GIVEN PASSAGE
↓↓↓
The one chance I had for tea at the Empress, in Victoria BC, they were doing some sort of documentary and there were large cables and TV equipment everywhere and just a few patrons.  Broke my heart. (Actually they should  have just closed it down for that day----- but that's history.)


----------



## GotGarlic (Feb 18, 2014)

The Jefferson Hotel in Richmond, Virginia, also serves Afternoon Tea. We went once with one of our exchange students when we did some touring there. It's a gorgeous hotel and the tea was wonderful, even though I don't really like tea  I remember I had peppermint tea and I did enjoy that.

http://www.jeffersonhotel.com/richmond-fine-dining/afternoon-tea


----------



## Mad Cook (Feb 18, 2014)

cave76 said:


> I'd always wondered about 'tea' for UK people. I always thought it was tea (duh) with maybe some cake or cookies or a few finger sandwiches. Just to hold you over until a late dinner.
> 
> To add to the confusion, my mid-western farm relatives (that we visited often) would have a fairly large meal (meat, potatoes, cooked vegetables) for the men who had been working hard all day. Then a lunch. Bigger meal. Then another meal around 3 p.m. Then supper at 5-6.
> 
> ...



Ahh, the tea issue!

In the UK afternoon tea is taken in the middle of the afternoon and consists of small sandwiches, scones and cake. It began, so it's said, because society ladies found it difficult to go from a light lunch at midday to dinner at around 8pm without sustenance. It began as a social occasion for the leisured classes but now it's an occasional treat enjoyed by anyone when on a day out or on holiday or if you want to have a casual get together with (usually female) friends.

And then there is "high tea". This is further down the social scale. It's a "sit down" meal in the evening between 5-7pm involving a knife and fork main course - eg ham and salad or a hot fish, meat or cheese dish, followed by cake and/or bread and jam and the ubiquitous pot of tea. The average working man took a packed lunch to work unless his work place had a canteen serving meals. (And whether it was sandwiches or in the canteen it would have been referred to as "dinner".)

Dinner was an evening meal for the upper and middle classes until the second half of the last century. Dinner would consist of possibly a first course such as soup, then a main course and a pudding (general name for a sweet course). Gradually "dinner" has taken over from "(high) tea" in many families. 

However, just to confuse the issue, Sunday, Christmas and school dinners are almost always at lunch time. 

Supper isn't usually a meal unless you are getting home very late, say from a late shift at work or the theatre when it might be a sandwich or something on toast. Most people use "supper" to mean a hot drink and a biscuit before bed these days.
↑↑↑
PROBLEM 1
Please arrange every line of the camera lens and pose records as a numbered list, skipping blank lines and leaving the pictures out.
The records have no connection to the afternoon tea thread.

INFORMATION GIVEN
↓↓↓
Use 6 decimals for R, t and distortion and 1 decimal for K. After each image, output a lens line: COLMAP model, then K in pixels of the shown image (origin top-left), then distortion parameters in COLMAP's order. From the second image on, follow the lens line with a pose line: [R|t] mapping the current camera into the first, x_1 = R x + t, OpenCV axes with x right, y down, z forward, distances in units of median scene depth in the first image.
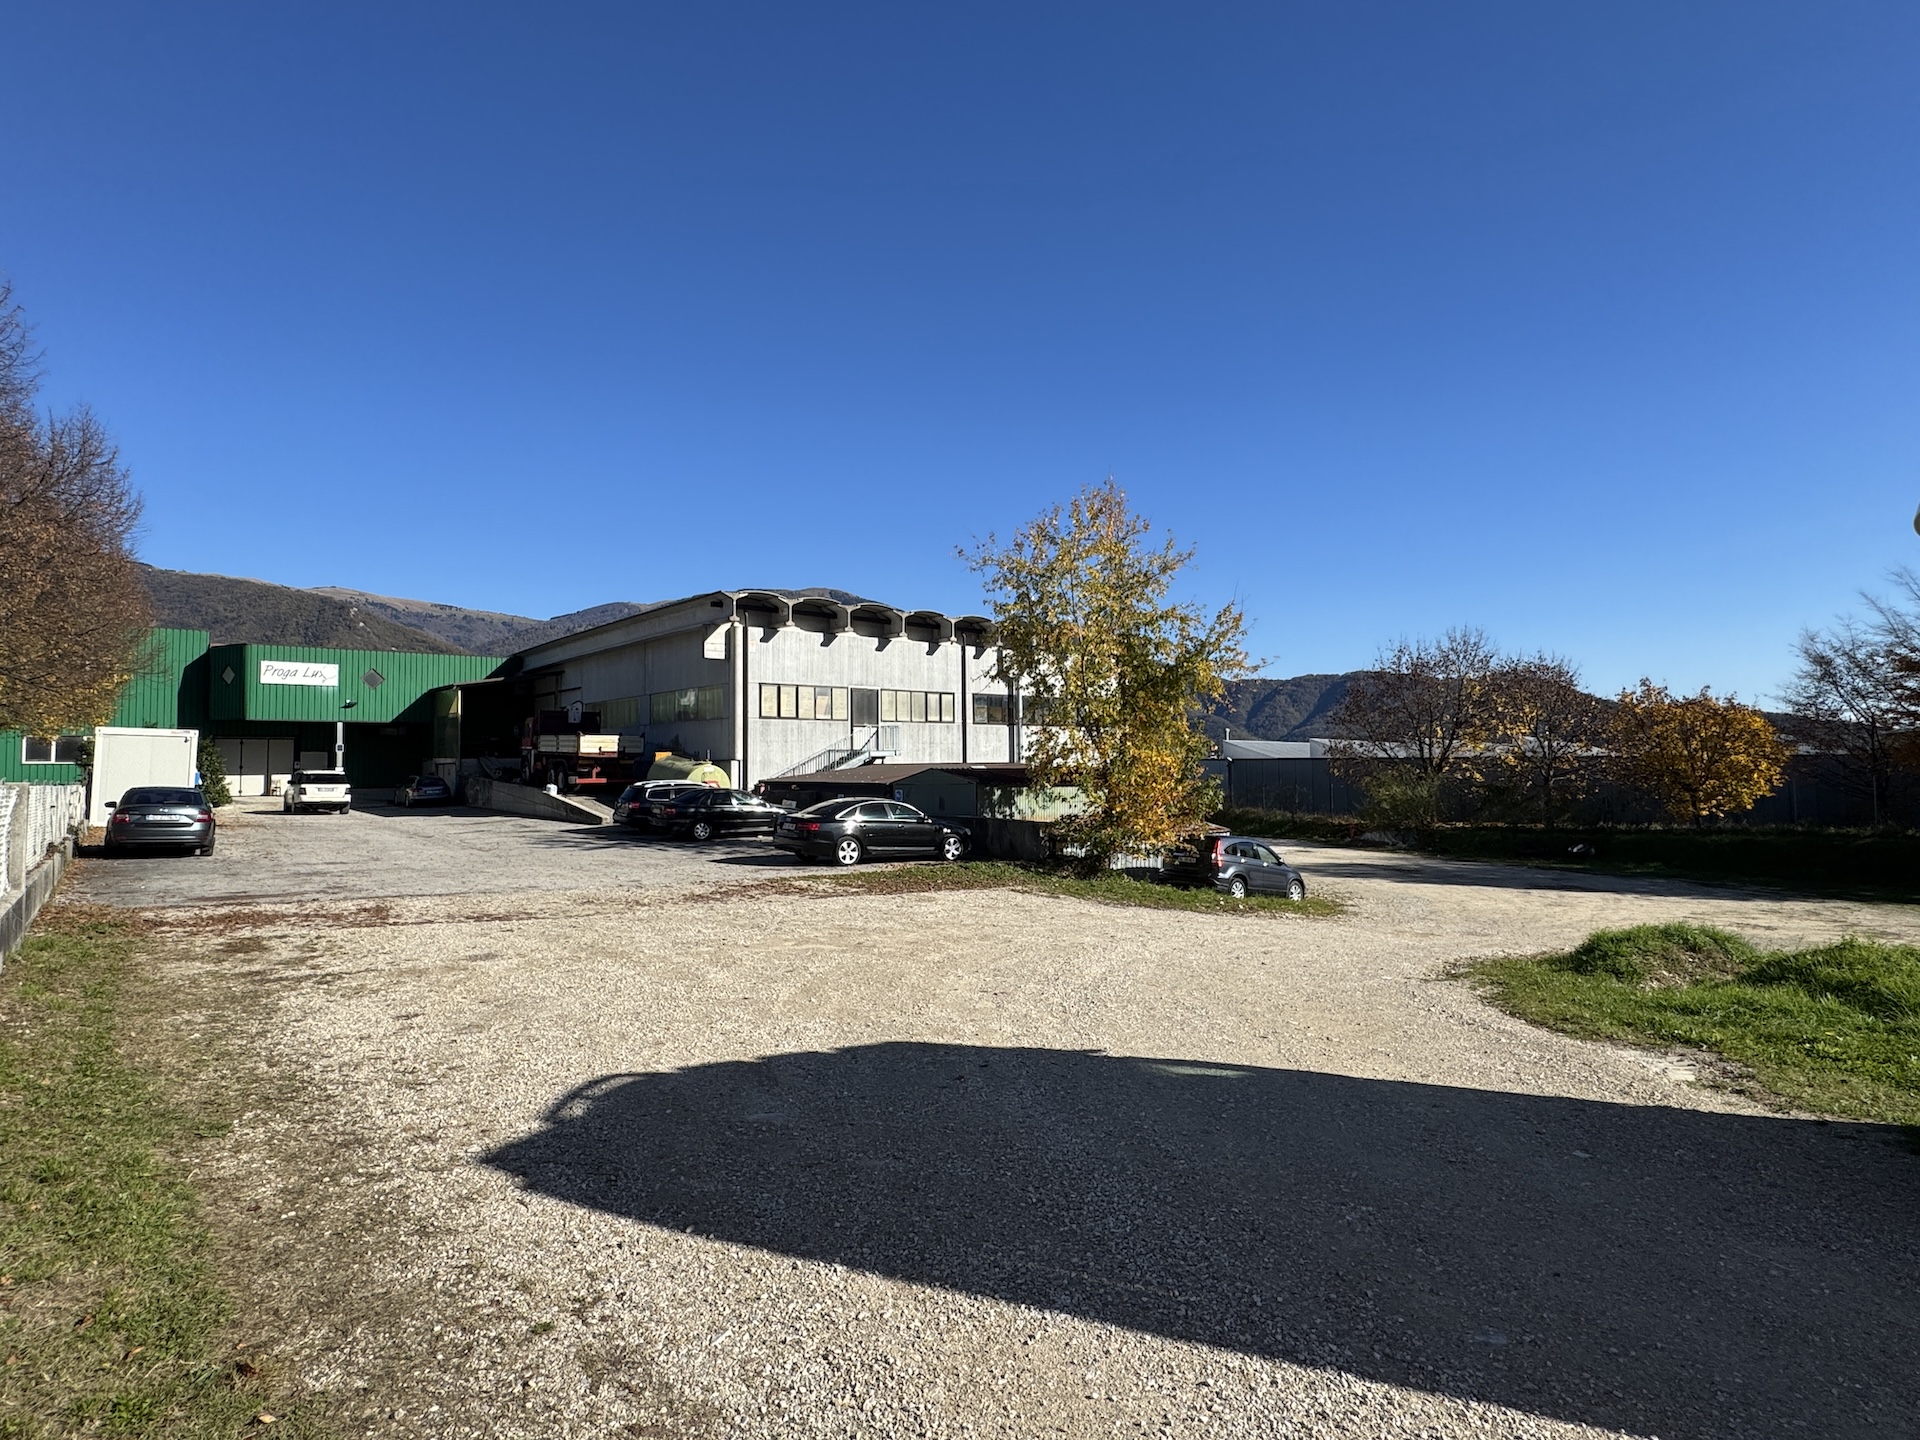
lens RADIAL K [[999.0, 0, 962.8], [0, 999.0, 713.2], [0, 0, 1]] dist [0.001546, 0.000034]
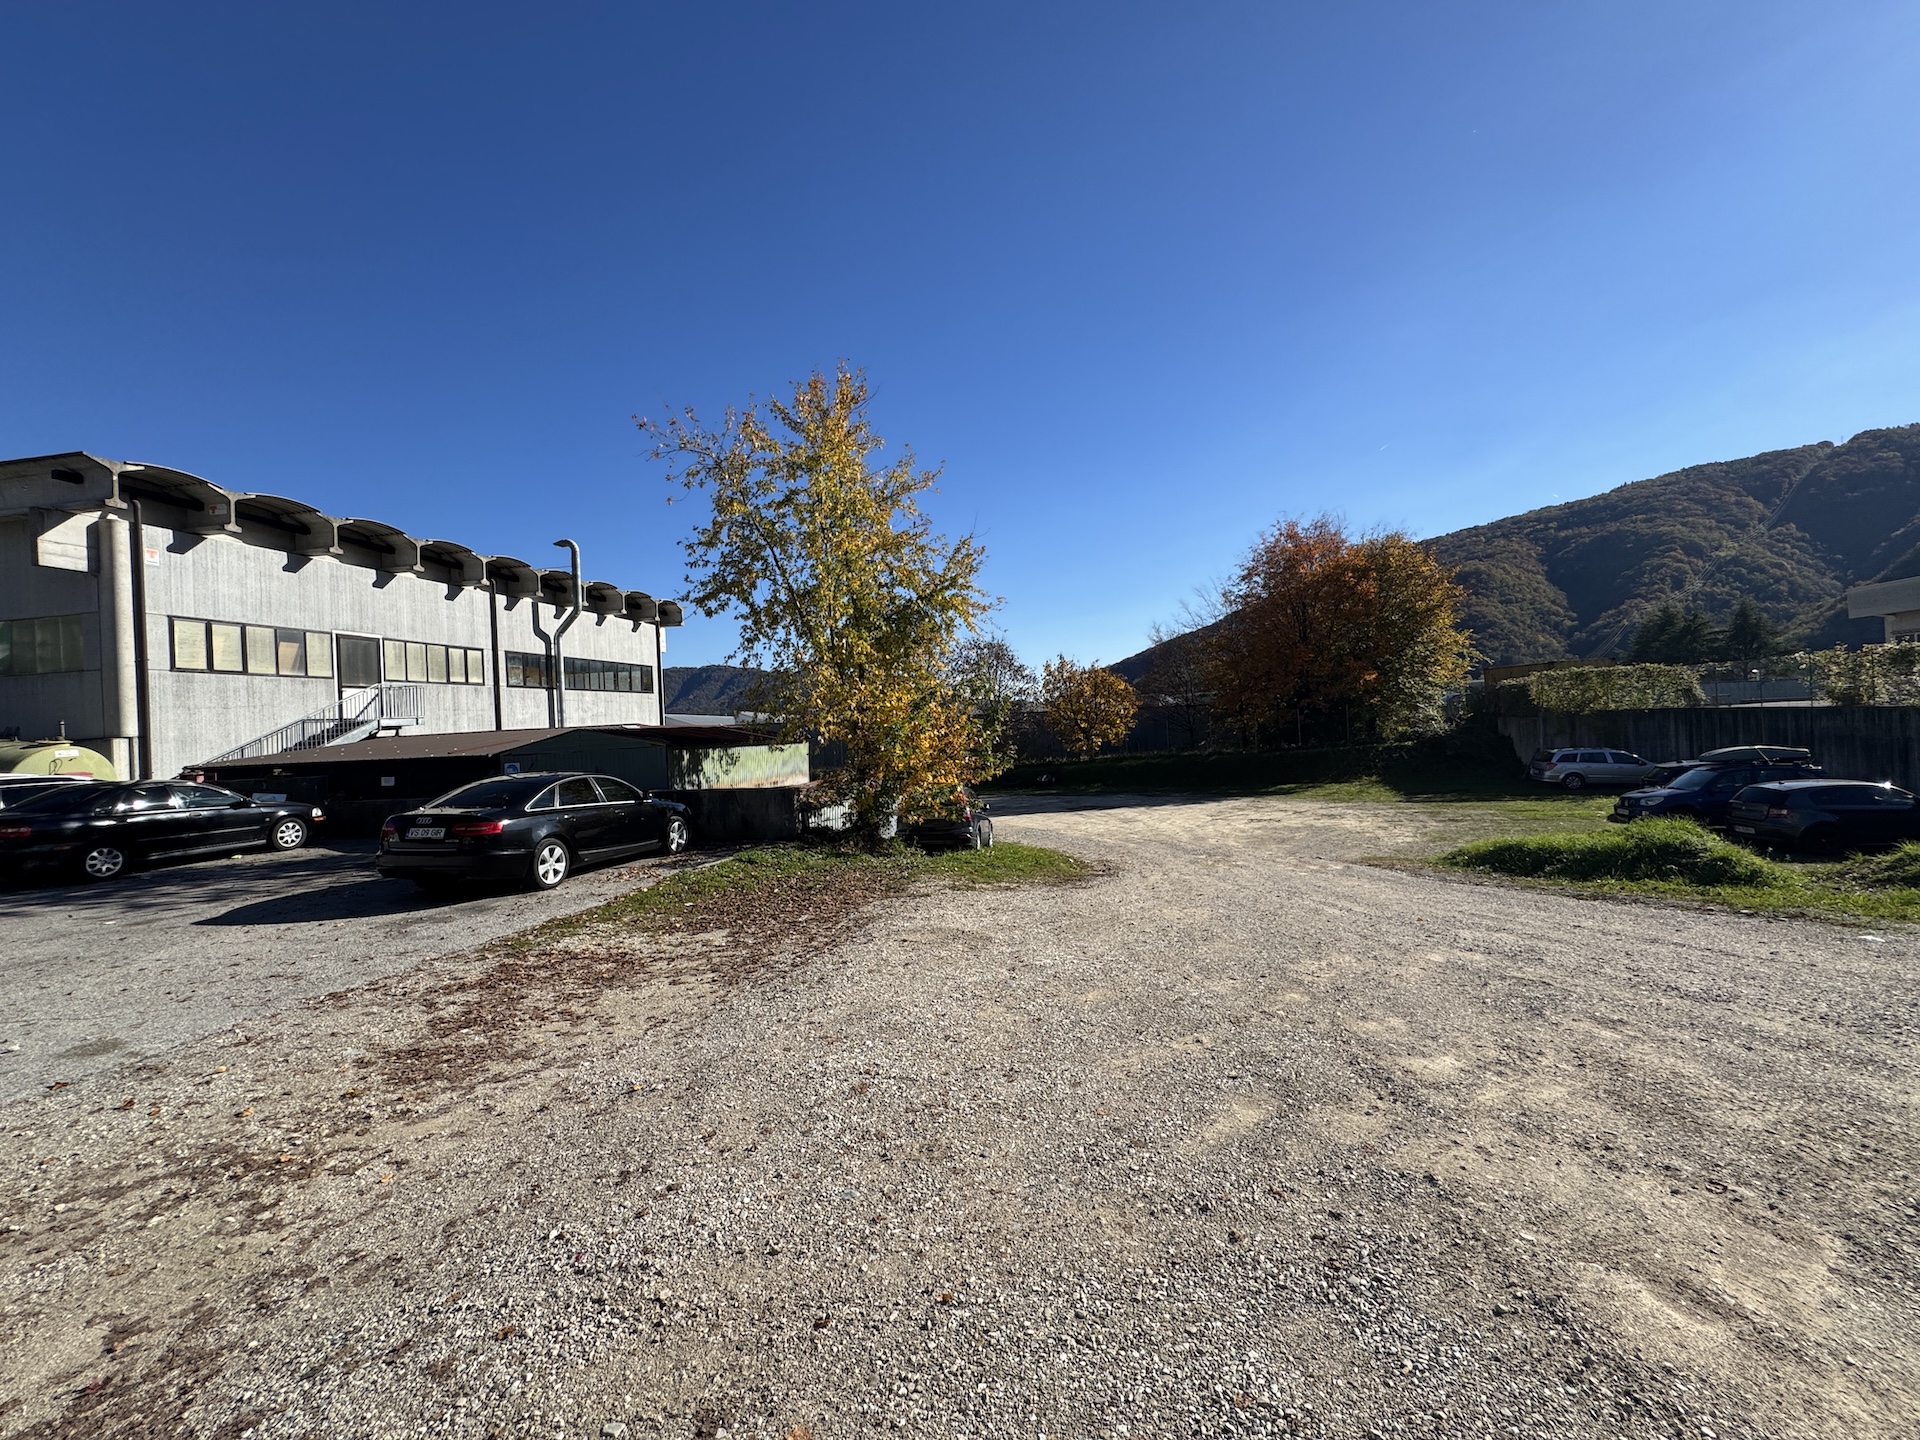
lens RADIAL K [[765.6, 0, 962.2], [0, 765.6, 716.9], [0, 0, 1]] dist [-0.001063, 0.000110]
pose [[0.767222, -0.024076, 0.640929, -0.121091], [0.007779, 0.999571, 0.028237, 0.023060], [-0.641334, -0.016678, 0.767080, 0.279623]]
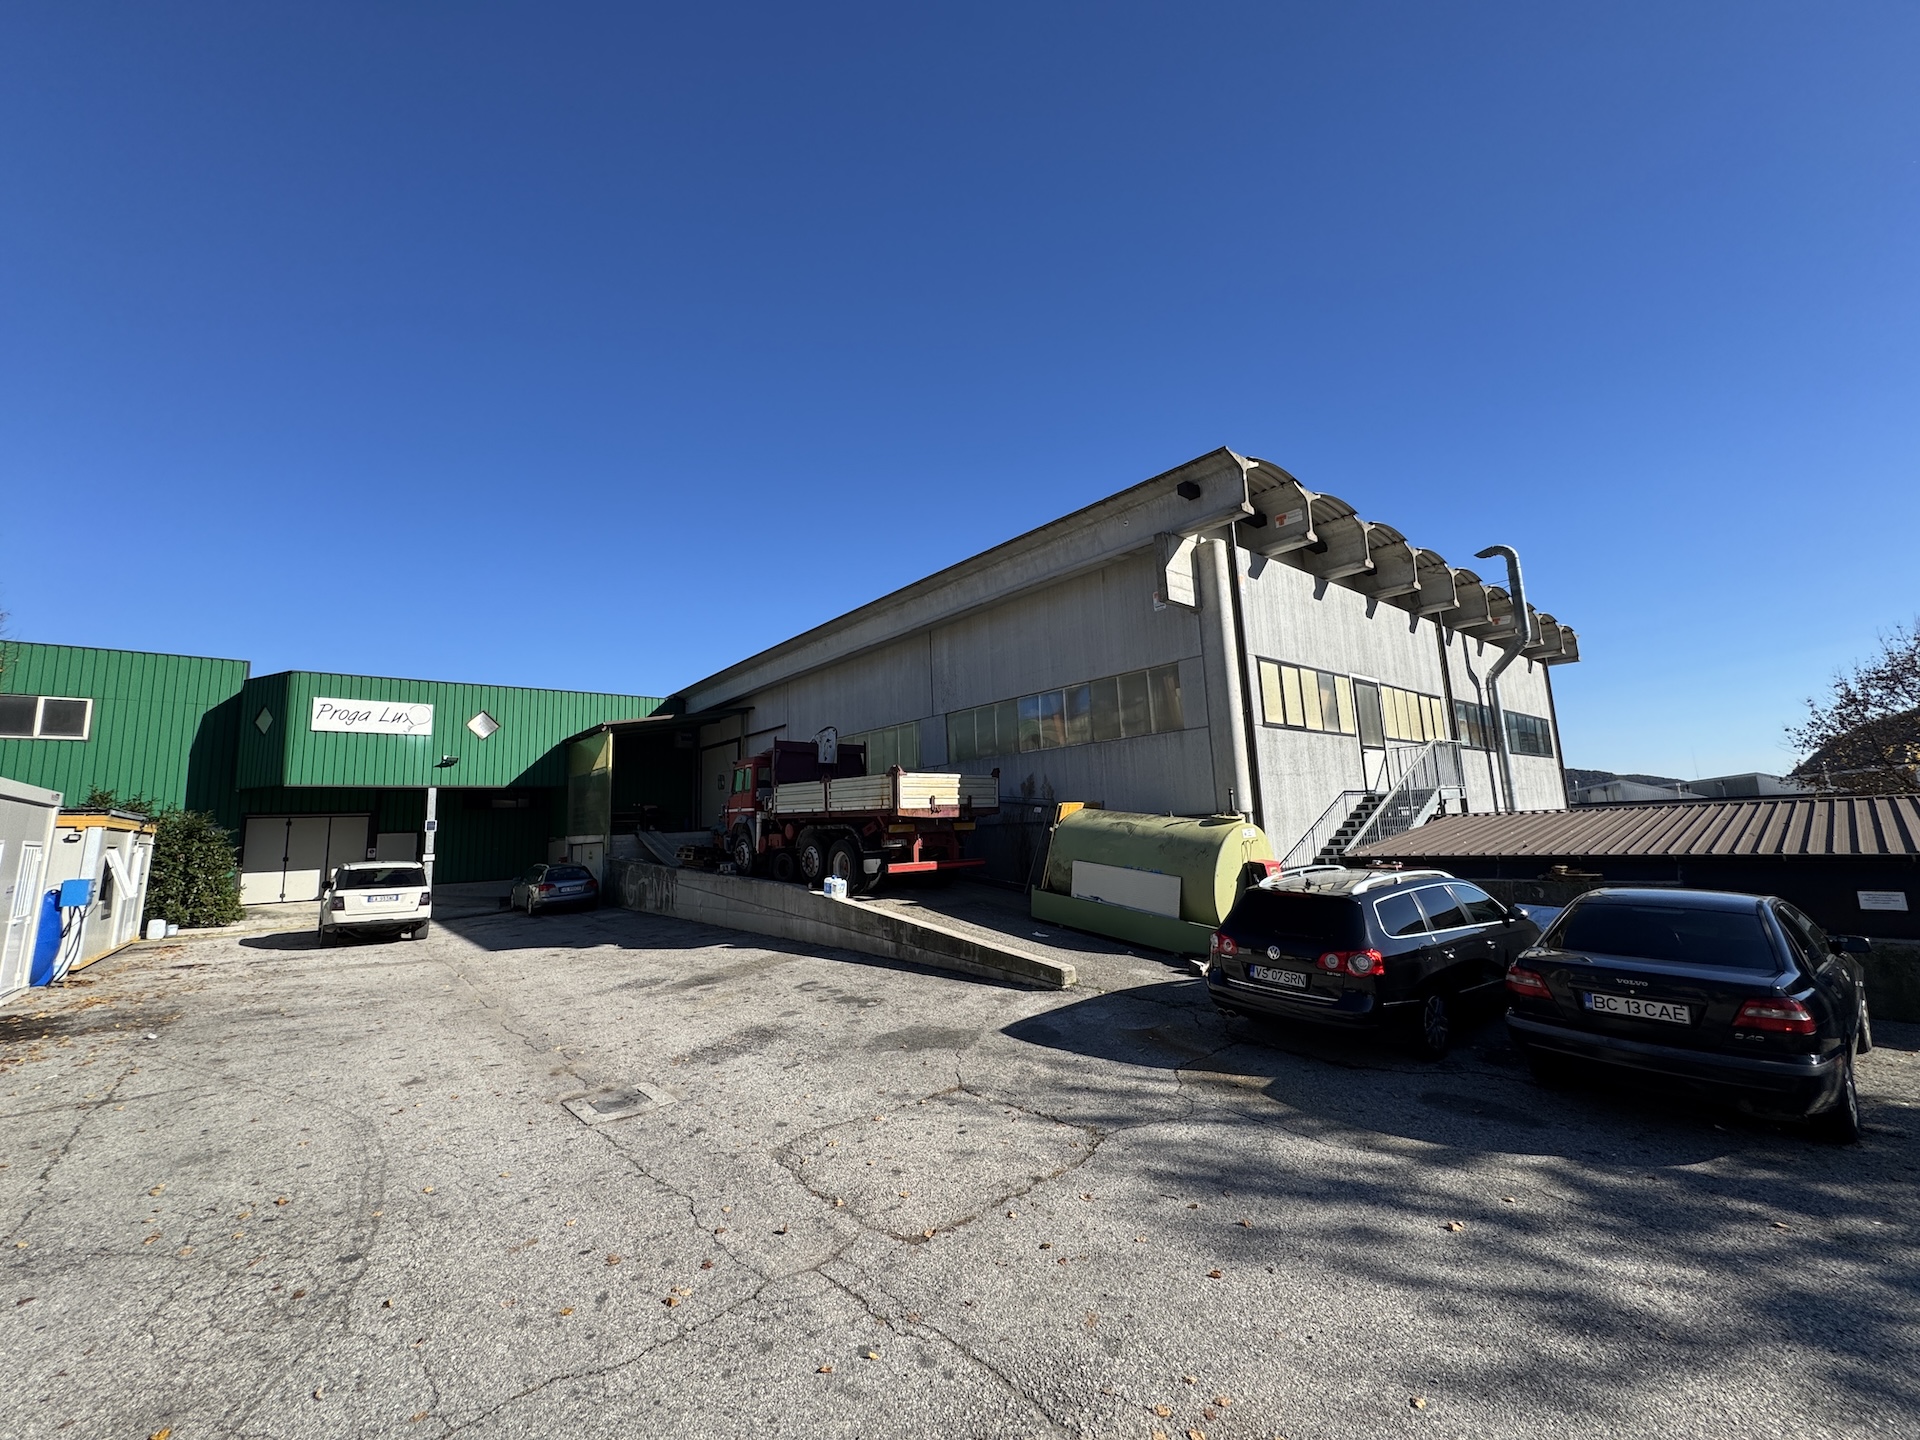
lens RADIAL K [[765.6, 0, 962.2], [0, 765.6, 716.9], [0, 0, 1]] dist [-0.001063, 0.000110]
pose [[0.999368, -0.031836, 0.015796, -0.333778], [0.033232, 0.994641, -0.097902, 0.030243], [-0.012594, 0.098365, 0.995071, 0.585815]]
↑↑↑
PROBLEM 2
Copy the afternoon tea thread word for word, everything from "Supper isn't usually" down to "bed these days.".

ANSWER SECTION 1
1. Use 6 decimals for R, t and distortion and 1 decimal for K. After each image, output a lens line: COLMAP model, then K in pixels of the shown image (origin top-left), then distortion parameters in COLMAP's order. From the second image on, follow the lens line with a pose line: [R|t] mapping the current camera into the first, x_1 = R x + t, OpenCV axes with x right, y down, z forward, distances in units of median scene depth in the first image.
2. lens RADIAL K [[999.0, 0, 962.8], [0, 999.0, 713.2], [0, 0, 1]] dist [0.001546, 0.000034]
3. lens RADIAL K [[765.6, 0, 962.2], [0, 765.6, 716.9], [0, 0, 1]] dist [-0.001063, 0.000110]
4. pose [[0.767222, -0.024076, 0.640929, -0.121091], [0.007779, 0.999571, 0.028237, 0.023060], [-0.641334, -0.016678, 0.767080, 0.279623]]
5. lens RADIAL K [[765.6, 0, 962.2], [0, 765.6, 716.9], [0, 0, 1]] dist [-0.001063, 0.000110]
6. pose [[0.999368, -0.031836, 0.015796, -0.333778], [0.033232, 0.994641, -0.097902, 0.030243], [-0.012594, 0.098365, 0.995071, 0.585815]]

ANSWER SECTION 2
Supper isn't usually a meal unless you are getting home very late, say from a late shift at work or the theatre when it might be a sandwich or something on toast. Most people use "supper" to mean a hot drink and a biscuit before bed these days.